Yes, there has been an assault weapons ban before, and President Biden spearheaded that effort at the time.
WHAT WE FIND
In November 1993, then-Senator Joe Biden was the sole sponsor of the Violent Crime Control and Law Enforcement Act of 1993. That crime bill, along with another of the The House of Representatives, combined to create the Violent Crime Control and Law Enforcement Act of 1994, was passed into law under the Clinton administration in September 1994.
The bill to ban civilian use of semi-automatic weapons is defined as an assault weapon or a firearm that uses several high-capacity magazines as ammunition.
But there is a sunset – or expiration date – clause on the bill. It has expired after 10 years and has not been renewed. There is currently no ban on assault weapons in the United States.

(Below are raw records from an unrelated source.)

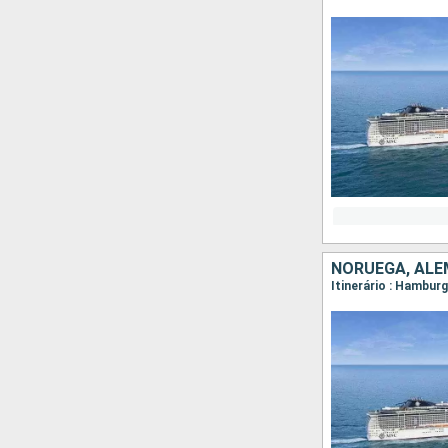
NORUEGA, AL
Itinerário : Hambur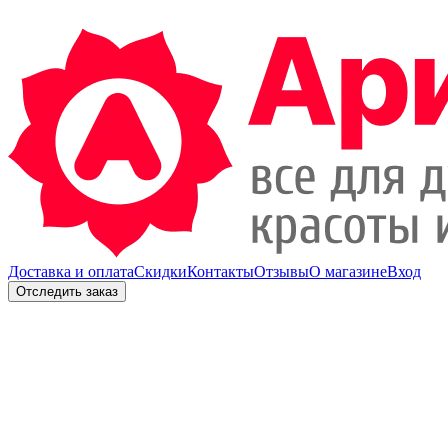
Доставка и оплата
Скидки
Контакты
Отзывы
О магазине
Вход
Отследить заказ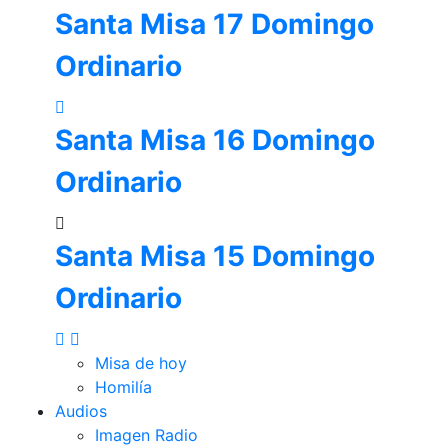
Santa Misa 17 Domingo
Ordinario
Santa Misa 16 Domingo
Ordinario
Santa Misa 15 Domingo
Ordinario
Misa de hoy
Homilía
Audios
Imagen Radio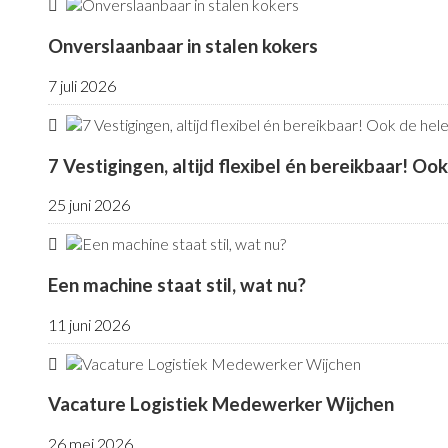
Onverslaanbaar in stalen kokers
7 juli 2026
7 Vestigingen, altijd flexibel én bereikbaar! Oo
25 juni 2026
Een machine staat stil, wat nu?
11 juni 2026
Vacature Logistiek Medewerker Wijchen
26 mei 2026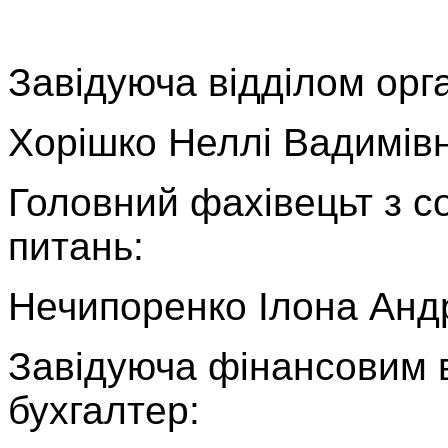
Завідуюча відділом орга
Хорішко Неллі Вадимів
Головний фахівецьт з с
питань:
Нечипоренко Ілона Андр
Завідуюча фінансовим в
бухгалтер: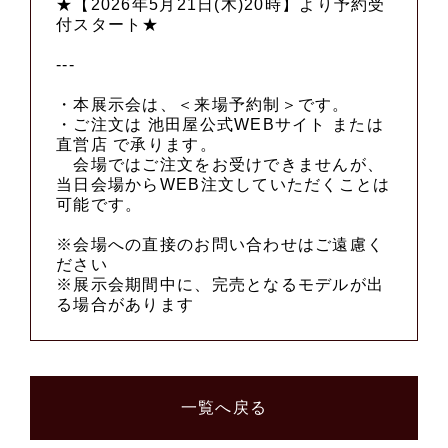
★【2026年5月21日(木)20時】より予約受
付スタート★
---
・本展示会は、＜来場予約制＞です。
・ご注文は 池田屋公式WEBサイト または
直営店 で承ります。
会場ではご注文をお受けできませんが、
当日会場からWEB注文していただくことは
可能です。
※会場への直接のお問い合わせはご遠慮く
ださい
※展示会期間中に、完売となるモデルが出
る場合があります
一覧へ戻る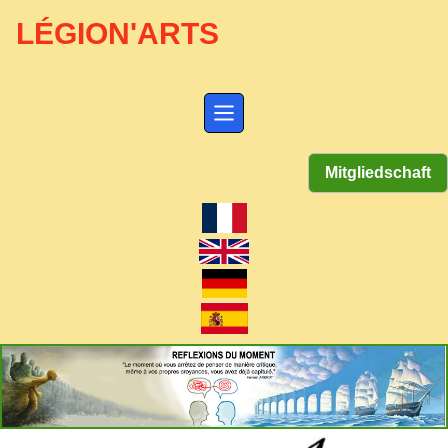
LÉGION'ARTS
Mitgliedschaft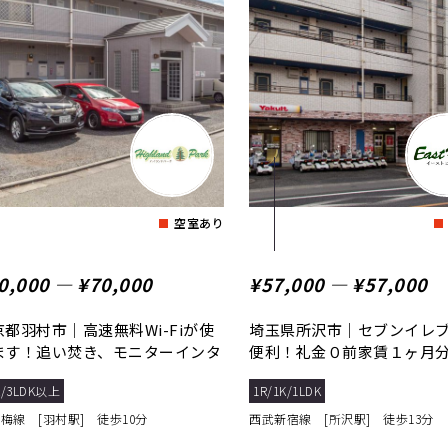
空室あり
0,000 ― ¥70,000
¥57,000 ― ¥57,000
京都羽村市｜高速無料Wi-Fiが使
埼玉県所沢市｜セブンイレ
ます！追い焚き、モニターインタ
便利！礼金０前家賃１ヶ月
ォンなどの...
リーレント
K/3LDK以上
1R/1K/1LDK
青梅線 [羽村駅] 徒歩10分
西武新宿線 [所沢駅] 徒歩13分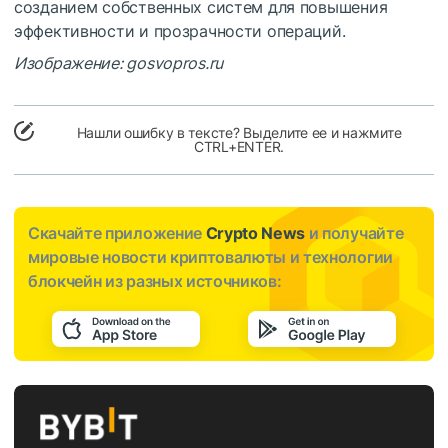
созданием собственных систем для повышения
эффективности и прозрачности операций.
Изображение: gosvopros.ru
Нашли ошибку в тексте? Выделите ее и нажмите
CTRL+ENTER.
Скачайте приложение
Crypto News
и получайте
мировые новости криптовалюты и технологии
блокчейн из разных источников: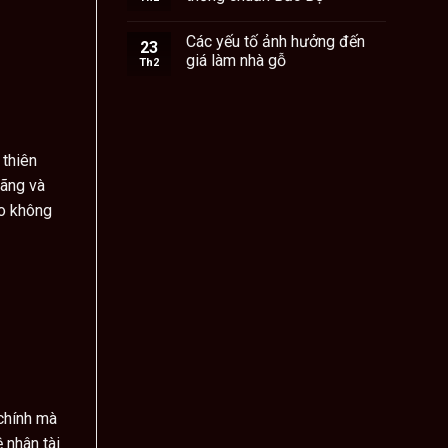
Các yếu tố ảnh hưởng đến
23
giá làm nhà gỗ
Th2
 thiên
đãng và
ho không
 chính mà
 nhân tài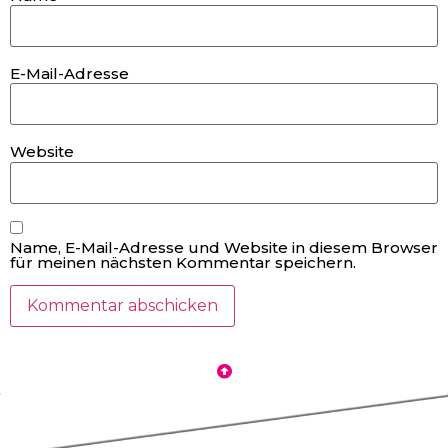
E-Mail-Adresse
Website
Name, E-Mail-Adresse und Website in diesem Browser
für meinen nächsten Kommentar speichern.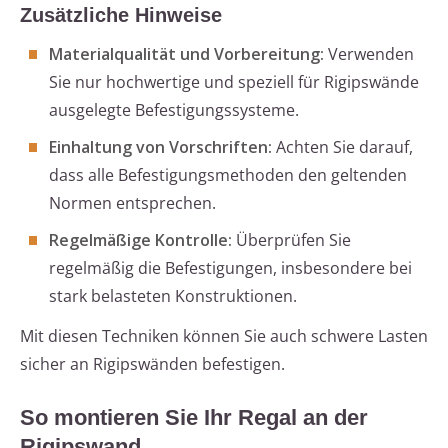
Zusätzliche Hinweise
Materialqualität und Vorbereitung:
Verwenden
Sie nur hochwertige und speziell für Rigipswände
ausgelegte Befestigungssysteme.
Einhaltung von Vorschriften:
Achten Sie darauf,
dass alle Befestigungsmethoden den geltenden
Normen entsprechen.
Regelmäßige Kontrolle:
Überprüfen Sie
regelmäßig die Befestigungen, insbesondere bei
stark belasteten Konstruktionen.
Mit diesen Techniken können Sie auch schwere Lasten
sicher an Rigipswänden befestigen.
So montieren Sie Ihr Regal an der
Rigipswand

President Biden: “We limit insulin costs to $35 a month for seniors on Medicare.”
Yes, insulin costs are capped at $35 a month for Medicare patients.
WHAT WE FIND
The Inflation Reduction Act limits the price of insulin for Medicare patients to $35 a month, but does not apply to those with private insurance.
According to the Centers for Medicare & Medicaid Services (CMS), more than 63 million Americans are enrolled in Medicare, and one in three Medicare patients has diabetes.
Casey Decker, Kelly Jones, Meg Loe, Trevin Smith, Bryce Robinson, Eleni Hosack, Lindsay Claiborn and Sara Roth contributed to this report.